_TEXT UNDER STUDY_:

Content starts

The previous suggestion of a 2000 rpm idle is a good target. A couple of our guys with big birds use an air brake setup to slow down the plane after landing. You might look into setting up someting like this on your transmitter after you get the idle taimed.

Don




MetallicaJunkie -> RE: Lower idle speed (5/9/2008 5:22:09 AM)

thanks for te indepth reply, i went flying today the idle was great but i couldnt get the engine to run great on the high end, im going to"reset" the engine to factory settings and print your post and tweak it here at home befor i go out tot he field again on saturday.... another reason i suspect the the high end lacked wass because i was trying to get rid of a batch fai and some 10% i mixed together..... ill use some fresh 15% next time




Cyclic Hardover -> RE: Lower idle speed (5/9/2008 3:13:06 PM)


quote:

ORIGINAL: MetallicaJunkie

i dont have a tach yet, but i want it as low as possible yet reliable.... the reason im concerned about this is because last time i used the 150 the lowest reliable idle was too high, i had to really force the plane down, also someone had to keep hold if it on the ground on the lowest idle it would want to roll fast.... thankfully i joined a a club a couple of months ago that has some 4 stroke buffs im sure its just a matter of adjusting it correctly....

this is what it was doing last time i used it.... i would get the idle to about where wanted it, then the engine would start popping and it was really shaking the fuse

thanks


I can relate to this now. I have a 40 size P-51 withga Saito 100. Trying to prop it right for speed but at the same time, it was to roll around pretty fast even when its nearly shut off.

Content ends

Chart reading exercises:
Content starts

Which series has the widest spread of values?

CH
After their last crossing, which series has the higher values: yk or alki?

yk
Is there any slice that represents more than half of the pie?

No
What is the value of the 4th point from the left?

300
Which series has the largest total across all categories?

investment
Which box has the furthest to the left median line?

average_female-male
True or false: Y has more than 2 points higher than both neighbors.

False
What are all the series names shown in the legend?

Content ends

_ACTION ITEM A_: In the forum thread, what idle speed was previously suggested as a good target?
_ACTION ITEM B_: Print everything in the forum thread from "MetallicaJunkie -> RE: Lower" down to "(5/9/2008 3:13:06 PM)".
Rely only on the forum thread for your answers.

_RESPONSE BOX A_: 2000 rpm.

_RESPONSE BOX B_:
MetallicaJunkie -> RE: Lower idle speed (5/9/2008 5:22:09 AM)

thanks for te indepth reply, i went flying today the idle was great but i couldnt get the engine to run great on the high end, im going to"reset" the engine to factory settings and print your post and tweak it here at home befor i go out tot he field again on saturday.... another reason i suspect the the high end lacked wass because i was trying to get rid of a batch fai and some 10% i mixed together..... ill use some fresh 15% next time




Cyclic Hardover -> RE: Lower idle speed (5/9/2008 3:13:06 PM)